Matt Borland wrote:
> > On May 10, 2023, at 5:42 PM, Dominique Devienne
> <ddevienne(a)gmail.com> wrote:
> >
> > On Wed, May 10, 2023 at 4:01 PM Matt Borland via Boost
> <boost(a)lists.boost.org> wrote:
> >
> >> [...] We use errno rather than std::error_code as specified in the standard.
> >
> > Hi. Sounded like a good candidate for Boost.Compat (or
> > Boost.Polyfill), discussed recently, until that sentence. I'm lucky
> > enough to be able to use
> > C++17 at work, but if I was on C++11, I'd tend to use such a library
> > C++until
> > I could use the std one, so deviations like this would complicate
> > adoption because moving to std would then be harder. My $0.02. —DD
>
> Dominique,
>
> Thanks for the response. We discussed Boost.Compat but decided it is outside
> of the scope. For instance <latch> is what set off the discussion and it can be
> implemented in ~100 LOC. This implementation of charconv will be around
> 10k LOC so it should be in its own library.

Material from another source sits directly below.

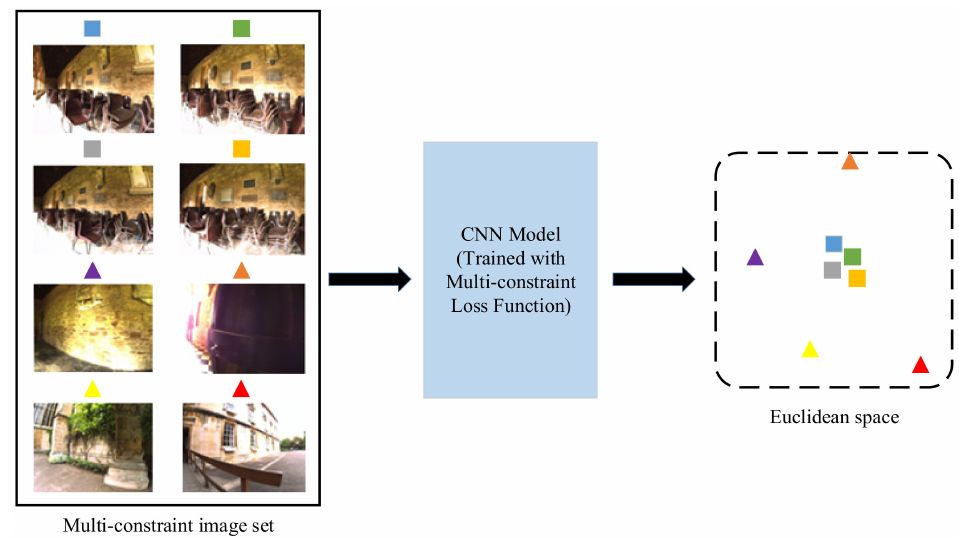
Figure 1. The framework of the proposed multi-constraint deep distance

If the demand signal is to use
> std::error_code instead of errno we can make the change.
boost/charconv.hpp was initially supposed to be a very light header (with only
a few declarations), but since from/to_chars for integral types were moved
to the headers because of constexpr, that's no longer the case, so we can
probably afford the inclusion of <system_error> without anyone noticing.
(Note that std::from/to_chars use std::errc, not std::error_code.)